W kolejce do opisania jeszcze chyba trzy spektakle, w tym tygodniu dojdzie kolejny, nie mogę jednak odkładać też pisania o książkach, bo potem wyjdzie na to, że zapominam treść zanim zdążę o czymś napisać. Najfajniej byłoby pisać od razu, na gorąco, na to jednak za mało czasu, za dużo się dzieje.
Łapcie więc kolejne czytadło, które pewnie szczególnie mocno spodoba się paniom. Katarzynę Wolwowicz poznałem w wersji kryminalnej i tam spodobała mi się chyba bardziej - tu niby mamy jakąś intrygę, jest napięcie, ale szczerze: za dużo wzdychania i trochę to wszystko jakby znajome. Może po prostu kilka thrillerów połknąłem z podobnym motywem - rozgryzania tajemnicy kogoś świeżo poznanego, fascynującego, ukochanego. Choć otoczenie ci mówi: to za szybko, uważaj, on na pewno coś ukrywa, ty widzisz jedynie swoje szczęście i masz ochotę w pełni mu zaufać... On na pewno ci krzywdy nie zrobi?

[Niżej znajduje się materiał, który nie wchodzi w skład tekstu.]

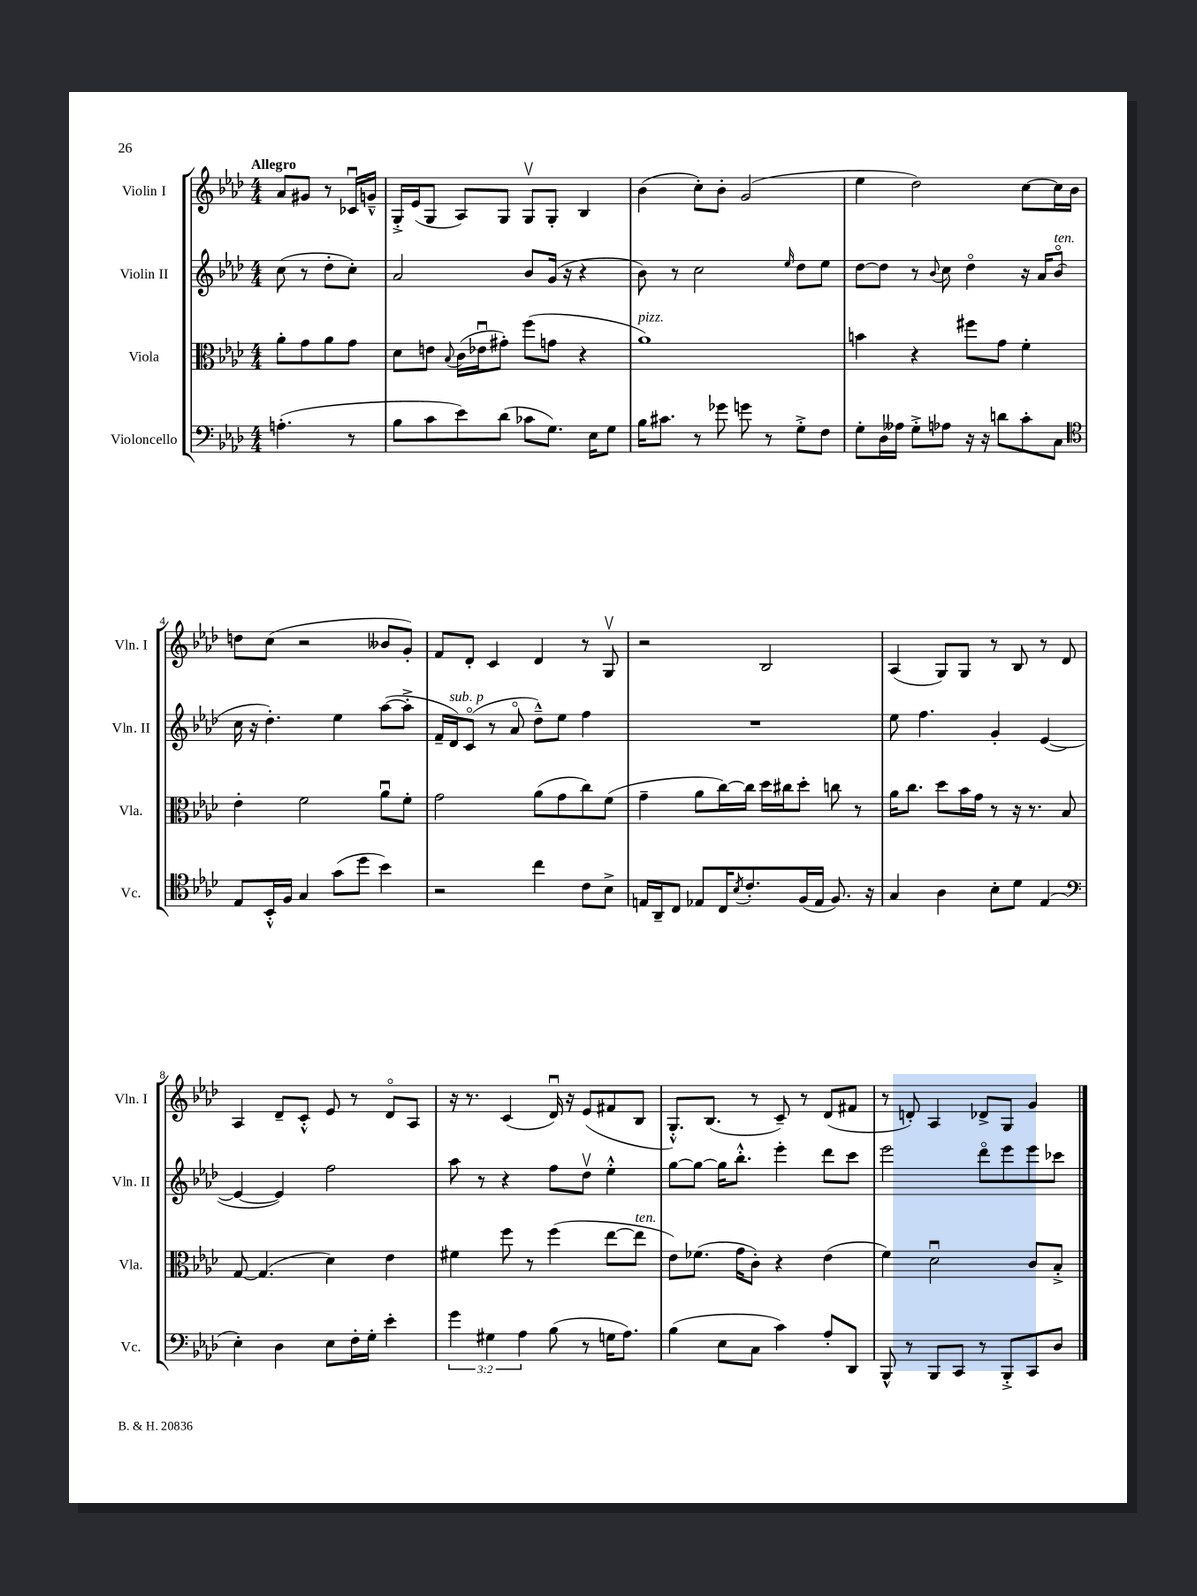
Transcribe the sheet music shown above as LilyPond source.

<<
\new StaffGroup <<
\new Staff = "s0" \with { instrumentName = "Violin I" shortInstrumentName = "Vln. I" } {
    \clef treble \key aes \major \numericTimeSignature \time 4/4 \partial 2 \tempo "Allegro"
    aes'8 gis'8 r8 ces'16\downbow g'16---^ |
    g16-.-> ees'16( g8 aes8) g8 g8\upbow g8-. bes4 |
    bes'4( c''8-.) bes'8-. g'2( |
    ees''4 des''2) c''8~ c''16 bes'16 |
    d''8 c''8( r2 beses'8 g'8-.) |
    f'8 des'8-. c'4 des'4 r8 g8\upbow |
    r2 bes2 |
    aes4( g8) g8 r8 bes8 r8 des'8 |
    aes4 des'8-- c'8-.-^ ees'8 r8 des'8\flageolet aes8 |
    r16 r8. c'4( des'16\downbow) r16 ees'8( fis'8 bes8 |
    g8.-.-^) bes8.( r8 c'8--) r8 des'8( fis'8 |
    r8 d'8-.) aes4 des'8-> g8 g'4 \bar "|." |
}
\new Staff = "s1" \with { instrumentName = "Violin II" shortInstrumentName = "Vln. II" } {
    \clef treble \key aes \major \numericTimeSignature \time 4/4 \partial 2
    c''8( r8 des''8-. c''8-.) |
    aes'2 bes'8 g'16( r16 r4 |
    bes'8) r8 c''2 \grace { ees''16 } des''8 ees''8 |
    des''8~ des''8 r8 \appoggiatura { bes'8 } c''8 des''4\flageolet r16 aes'16 bes'8\flageolet^\markup { \italic "ten." }( |
    c''16 r16 des''4.-.) ees''4 aes''8~( aes''8-.-> |
    f'16-- des'16^\markup { \italic "sub. p" }) c'8\flageolet( r8 aes'8\flageolet des''8---^) ees''8 f''4 |
    R1 |
    ees''8 f''4. g'4-. ees'4~( |
    ees'4~ ees'4) f''2 |
    aes''8 r8 r4 f''8 des''8\upbow ees''4-.-^ |
    g''8~ g''8~ g''16 bes''8.-.-^ ees'''4-. des'''8 c'''8 |
    ees'''2 des'''8\flageolet ees'''8 ees'''8 ces'''8 \bar "|." |
}
\new Staff = "s2" \with { instrumentName = "Viola" shortInstrumentName = "Vla." } {
    \clef alto \key aes \major \numericTimeSignature \time 4/4 \partial 2
    aes'8-. g'8 aes'8 g'8 |
    des'8 e'8 \appoggiatura { bes8 } c'16( ees'16\downbow gis'8-.) f''8( g'8 r4 |
    aes'1^\markup { \italic "pizz." }) |
    b'4 r4 fis''8 g'8 f'4-. |
    ees'4-. f'2 aes'8\downbow f'8-. |
    g'2 aes'8( g'8 c''8) f'8( |
    g'4-- aes'8 c''16~) c''16 des''16 cis''16 des''8-. c''8 r8 |
    aes'16 c''8. des''8 bes'16 g'16 r8 r16 r8. bes8 |
    g8~ g4.( des'4) ees'4 |
    fis'4 f''8 r8 f''4( ees''8~ ees''8^\markup { \italic "ten." } |
    ees'8) fes'8.( g'16 c'8-.) r4 ees'4( |
    f'4) des'2\downbow c'8 bes8-.-> \bar "|." |
}
\new Staff = "s3" \with { instrumentName = "Violoncello" shortInstrumentName = "Vc." } {
    \clef bass \key aes \major \numericTimeSignature \time 4/4 \override Staff.TupletNumber.text = #tuplet-number::calc-fraction-text \partial 2
    a4.-.( r8 |
    bes8 c'8 ees'8) des'8( ces'8 g8.) ees16 g8 |
    bes16 cis'8. r8 ges'8 g'8 r8 g8-.-> f8 |
    g8-. des16 aeses16 g8-.-> aes8 r16 r16 d'8 c'8-. c8 |
    \clef tenor ees8 bes,16-.-^ f16 g4 g'8( des''8 bes'4) |
    r2 c''4 c'8 bes8-> |
    e16 aes,16-- c8 ees8 c16 \acciaccatura { bes8 } c'8.-. f16( ees16 f8.) r16 |
    g4 aes4 bes8-. des'8 ees4( |
    \clef bass ees4-.) des4 ees8 f16-. g16-. ees'4-. |
    \tuplet 3/2 { g'4 gis4 aes4 } bes8( r8 g16 aes8.) |
    bes4( ees8 c8 c'4) aes8-. des,8 |
    bes,,8-^ r8 bes,,8 c,8 r8 bes,,8-.-> c,8 des8 \bar "|." |
}
>>
>>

A może jednak? Czemu kontroluje? Czemu zdarzają się wokół was jakieś dziwne historie i czujesz rosnące zagrożenie i własny strach. Gdy tylko na chwilę znika, czujesz niepokój, a w dodatku dowiadujesz się, że nie mówi ci całej prawdy.
Ideał? Czy jednak zagrożenie? Balansując zgrabnie swoją bohaterką i jej emocjami Wolwowicz wprowadza fajny nastrój, nie dajcie się jednak zwieźć swoim pierwszym podejrzeniom - czeka Was tu kilka niespodzianek. Jeżeli więc lubicie thrillery psychologiczne i sporą dawkę wątku romansowego, pewnie nie będziecie zawiedzeni. Czyta się szybko i całkiem przyjemnie, a budowane napięcie sprawia, że ciekawość nie pozwala odłożyć lektury.
Przewrażliwienie? Urojenia? Czy może jednak mamy do czynienia z realnym zagrożeniem, genialnie prowadzoną manipulacją? Sprawdź sam, a może będziesz ostrożniej podchodzić do błyskawicznie zawieranych znajomości i szybkich decyzji, by związki takie wprowadzać błyskawicznie na kolejne etapy rozwoju. Żeby potem nie żałować. Wycofać się bowiem dużo trudniej.